Tai chi originated as a Chinese martial art, but is today also widely practised for its health benefits and as a form of mindfulness training. Some forms of Tai chi are known for having slower movements compared to when utilized for self-defence, and since the late 20th century, Tai chi classes with an emphasis on health and well-being have become very popular in many parts of the world. From its native China, Tai chi spread worldwide and several training forms exist today, each with a different emphasis. Yet, most modern styles of Tai chi can trace their roots to at least one of the five traditional schools: Chen, Yang, Wu, Wu (Hao) and Sun.
These five major styles of Tai chi originated in five different Chinese families:
- Chen style (陳氏) of Chen Wangting (1580–1660)
- Yang style (楊氏) of Yang Luchan (1799–1872)
- Wu Hao style (武氏) of Wu Yuxiang (1812–1880)
- Wu style (吳氏) of Wu Quanyou (1834–1902) and his son Wu Jianquan (1870–1942)
- Sun style (孫氏) of Sun Lutang (1861–1932)
Tai chi for seniors
In Europe, including the UK, Tai chi classes are offered at many senior centres. They are focused on health and wellbeing and not on teaching self-defence from physical attacks.
Tai chi have soft movements, slow speeds and getting started is not difficult. It can be adapted for individuals with varying physical fitness and abilities. It is considered suitable for people of all ages.
In 2011, a comprehensive overview of systematic reviews of Tai chi recommended tai chi to older people for its physical and psychological benefits. The study found no evidence of Tai chi being able to prevent or treat diabetes, cancer, arthritis or Parkinson’s disease. For more information: https://pubmed.ncbi.nlm.nih.gov/21586406/.
In 2017, a systemic review found that Tai chi could decrease the risk of falls in older people. For more information: https://pubmed.ncbi.nlm.nih.gov/28736853/.

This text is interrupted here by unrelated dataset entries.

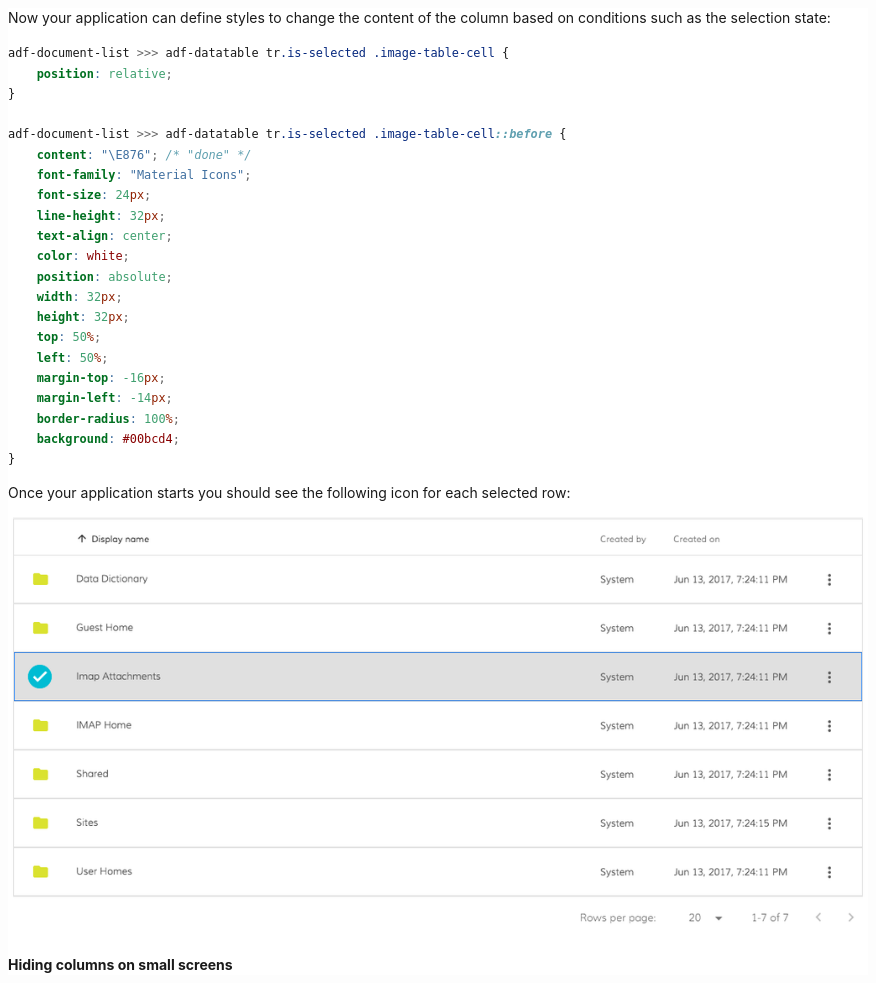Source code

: Now your application can define styles to change the content of the column based on conditions such as the selection state:

```css
adf-document-list >>> adf-datatable tr.is-selected .image-table-cell {
    position: relative;
}

adf-document-list >>> adf-datatable tr.is-selected .image-table-cell::before {
    content: "\E876"; /* "done" */
    font-family: "Material Icons";
    font-size: 24px;
    line-height: 32px;
    text-align: center;
    color: white;
    position: absolute;
    width: 32px;
    height: 32px;
    top: 50%;
    left: 50%;
    margin-top: -16px;
    margin-left: -14px;
    border-radius: 100%;
    background: #00bcd4;
}
```

Once your application starts you should see the following icon for each selected row:

![view-child](docassets/images/document-list-custom-icon.png)

#### Hiding columns on small screens
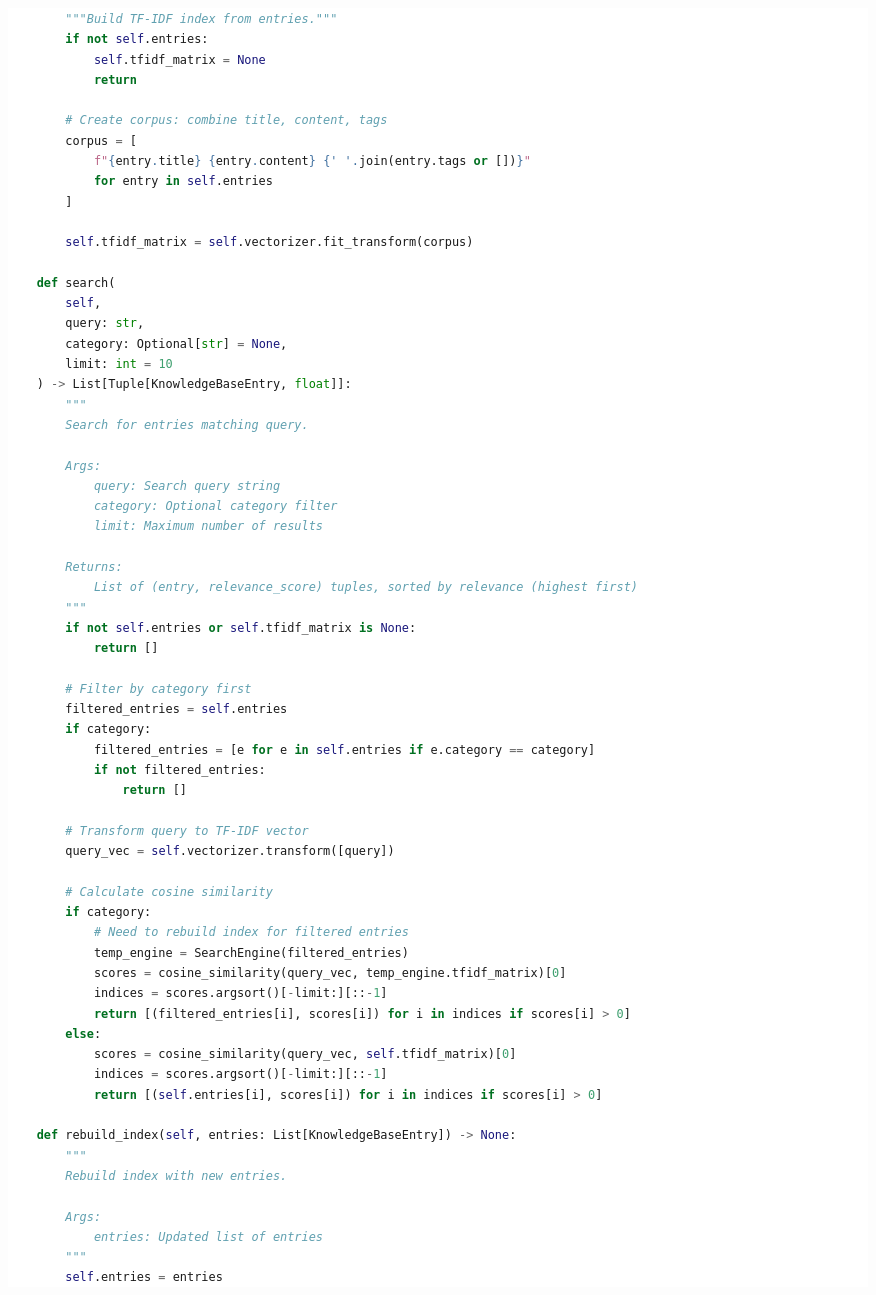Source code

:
 ```python
        """Build TF-IDF index from entries."""
        if not self.entries:
            self.tfidf_matrix = None
            return

        # Create corpus: combine title, content, tags
        corpus = [
            f"{entry.title} {entry.content} {' '.join(entry.tags or [])}"
            for entry in self.entries
        ]

        self.tfidf_matrix = self.vectorizer.fit_transform(corpus)

    def search(
        self,
        query: str,
        category: Optional[str] = None,
        limit: int = 10
    ) -> List[Tuple[KnowledgeBaseEntry, float]]:
        """
        Search for entries matching query.

        Args:
            query: Search query string
            category: Optional category filter
            limit: Maximum number of results

        Returns:
            List of (entry, relevance_score) tuples, sorted by relevance (highest first)
        """
        if not self.entries or self.tfidf_matrix is None:
            return []

        # Filter by category first
        filtered_entries = self.entries
        if category:
            filtered_entries = [e for e in self.entries if e.category == category]
            if not filtered_entries:
                return []

        # Transform query to TF-IDF vector
        query_vec = self.vectorizer.transform([query])

        # Calculate cosine similarity
        if category:
            # Need to rebuild index for filtered entries
            temp_engine = SearchEngine(filtered_entries)
            scores = cosine_similarity(query_vec, temp_engine.tfidf_matrix)[0]
            indices = scores.argsort()[-limit:][::-1]
            return [(filtered_entries[i], scores[i]) for i in indices if scores[i] > 0]
        else:
            scores = cosine_similarity(query_vec, self.tfidf_matrix)[0]
            indices = scores.argsort()[-limit:][::-1]
            return [(self.entries[i], scores[i]) for i in indices if scores[i] > 0]

    def rebuild_index(self, entries: List[KnowledgeBaseEntry]) -> None:
        """
        Rebuild index with new entries.

        Args:
            entries: Updated list of entries
        """
        self.entries = entries
```

[Unreleased]: https://github.com/nakishiyaman/clauxton/compare/v0.8.0...HEAD
[0.8.0]: https://github.com/nakishiyaman/clauxton/compare/v0.7.0...v0.8.0
[0.7.0]: https://github.com/nakishiyaman/clauxton/compare/v0.1.0...v0.7.0
[0.1.0]: https://github.com/nakishiyaman/clauxton/releases/tag/v0.1.0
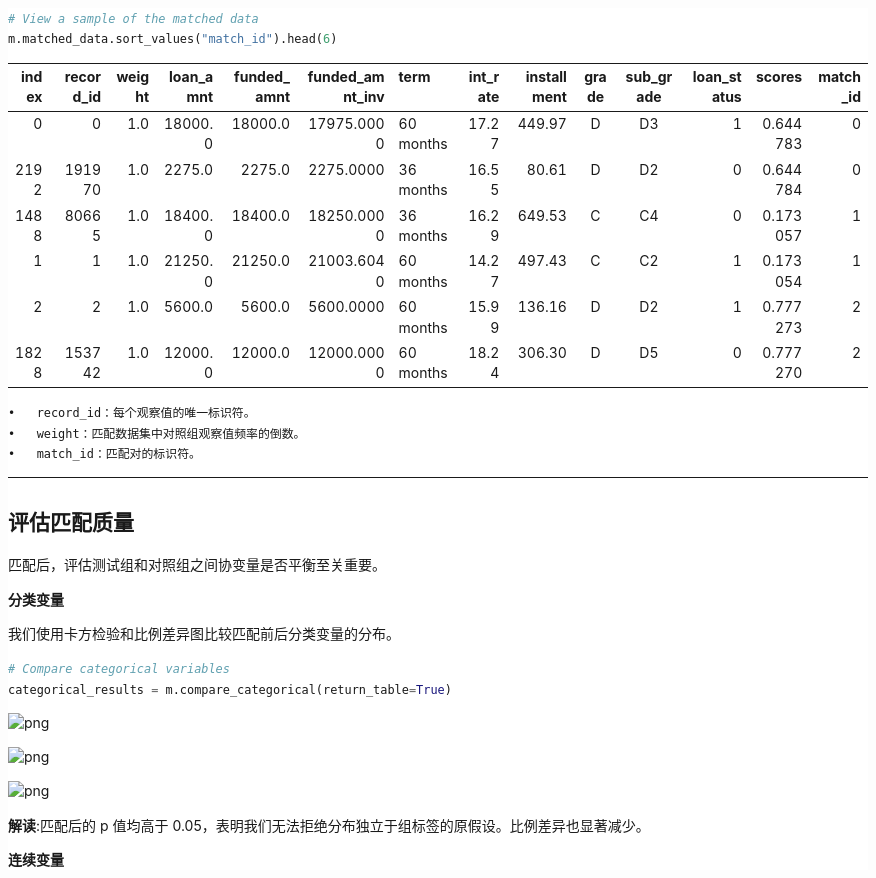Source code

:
 ```python
# View a sample of the matched data
m.matched_data.sort_values("match_id").head(6)
```
|   index | record_id | weight | loan_amnt | funded_amnt | funded_amnt_inv | term       | int_rate | installment | grade | sub_grade | loan_status | scores    | match_id |
|--------:|----------:|-------:|----------:|------------:|----------------:|:-----------|---------:|-----------:|:-----:|:--------:|-----------:|----------:|---------:|
|       0 |         0 |    1.0 |   18000.0 |     18000.0 |      17975.0000 | 60 months  |    17.27 |     449.97 |   D   |    D3    |          1 |  0.644783 |        0 |
|    2192 |    191970 |    1.0 |    2275.0 |      2275.0 |       2275.0000 | 36 months  |    16.55 |      80.61 |   D   |    D2    |          0 |  0.644784 |        0 |
|    1488 |     80665 |    1.0 |   18400.0 |     18400.0 |      18250.0000 | 36 months  |    16.29 |     649.53 |   C   |    C4    |          0 |  0.173057 |        1 |
|       1 |         1 |    1.0 |   21250.0 |     21250.0 |      21003.6040 | 60 months  |    14.27 |     497.43 |   C   |    C2    |          1 |  0.173054 |        1 |
|       2 |         2 |    1.0 |    5600.0 |      5600.0 |       5600.0000 | 60 months  |    15.99 |     136.16 |   D   |    D2    |          1 |  0.777273 |        2 |
|    1828 |    153742 |    1.0 |   12000.0 |     12000.0 |      12000.0000 | 60 months  |    18.24 |     306.30 |   D   |    D5    |          0 |  0.777270 |        2 |

	•	record_id：每个观察值的唯一标识符。
	•	weight：匹配数据集中对照组观察值频率的倒数。
	•	match_id：匹配对的标识符。


---

## **评估匹配质量**



匹配后，评估测试组和对照组之间协变量是否平衡至关重要。



**分类变量**



我们使用卡方检验和比例差异图比较匹配前后分类变量的分布。
```python
# Compare categorical variables
categorical_results = m.compare_categorical(return_table=True)
```



![png](Example_files/Example_32_0.png)



![png](Example_files/Example_32_1.png)



![png](Example_files/Example_32_2.png)


**解读**:匹配后的 p 值均高于 0.05，表明我们无法拒绝分布独立于组标签的原假设。比例差异也显著减少。


**连续变量**

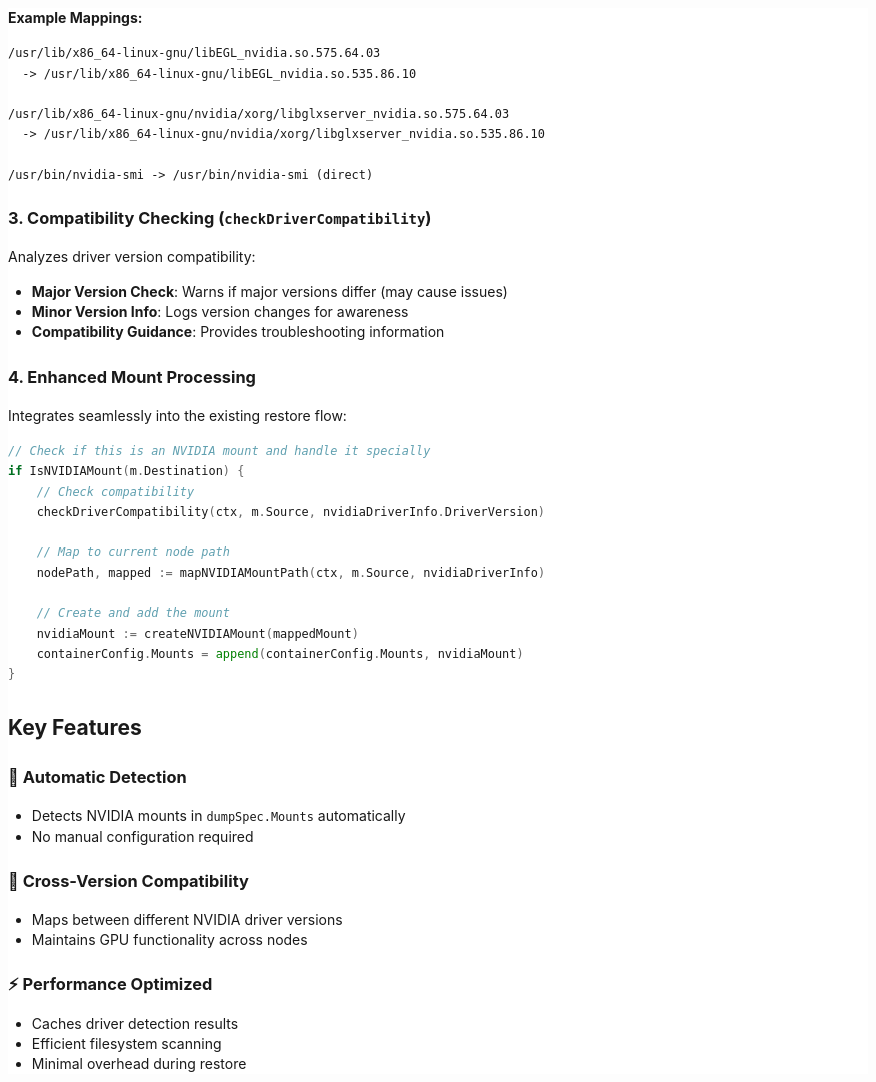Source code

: **Example Mappings:**
```
/usr/lib/x86_64-linux-gnu/libEGL_nvidia.so.575.64.03
  -> /usr/lib/x86_64-linux-gnu/libEGL_nvidia.so.535.86.10

/usr/lib/x86_64-linux-gnu/nvidia/xorg/libglxserver_nvidia.so.575.64.03
  -> /usr/lib/x86_64-linux-gnu/nvidia/xorg/libglxserver_nvidia.so.535.86.10

/usr/bin/nvidia-smi -> /usr/bin/nvidia-smi (direct)
```

### 3. Compatibility Checking (`checkDriverCompatibility`)

Analyzes driver version compatibility:
- **Major Version Check**: Warns if major versions differ (may cause issues)
- **Minor Version Info**: Logs version changes for awareness
- **Compatibility Guidance**: Provides troubleshooting information

### 4. Enhanced Mount Processing

Integrates seamlessly into the existing restore flow:

```go
// Check if this is an NVIDIA mount and handle it specially
if IsNVIDIAMount(m.Destination) {
    // Check compatibility
    checkDriverCompatibility(ctx, m.Source, nvidiaDriverInfo.DriverVersion)
    
    // Map to current node path
    nodePath, mapped := mapNVIDIAMountPath(ctx, m.Source, nvidiaDriverInfo)
    
    // Create and add the mount
    nvidiaMount := createNVIDIAMount(mappedMount)
    containerConfig.Mounts = append(containerConfig.Mounts, nvidiaMount)
}
```

## Key Features

### 🎯 **Automatic Detection**
- Detects NVIDIA mounts in `dumpSpec.Mounts` automatically
- No manual configuration required

### 🔄 **Cross-Version Compatibility**
- Maps between different NVIDIA driver versions
- Maintains GPU functionality across nodes

### ⚡ **Performance Optimized**
- Caches driver detection results
- Efficient filesystem scanning
- Minimal overhead during restore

Tai chi can be performed even by people suffering from heart failure, chronic obstructive pulmonary disease or osteoarthritis without worsening any issues concerning pain and breathing. For more information: https://pubmed.ncbi.nlm.nih.gov/26383108/
Seated Tai chi
Seated Tai chi is a special type of Tai chi developed for persons who have trouble standing up. It is more similar to meditation than strenuous physical exercise and is commonly described as “meditation in movement” because of its gentle, flowing movements.
Seated Tai chi is chiefly based on the Yang short form.
The Taichi tradition does not stipulate any dress code for Tai chi practitioners.
Modern-day casual practitioners usually wear loose and comfortable clothes that do not restrict their movements. Breathable natural fabrics is favoured.
Tai chi in the United Kingdom
In the early 1960s, Pytt Geddes from Norway started teaching Tai chi classes at The Place in London. She is believed to have been the first European to teach Tai chi in the United Kingdom. It is of course possible that Tai chi was taught within the Chinese immigrant community earlier than this, but there is no evidence of this. Pytt Geddes had learned Tai chi from Choy Hok Pang and his son Choy Kam Man in Hong Kong in the late 1950s, after first encountering Tai chi in Shanghai back in 1948.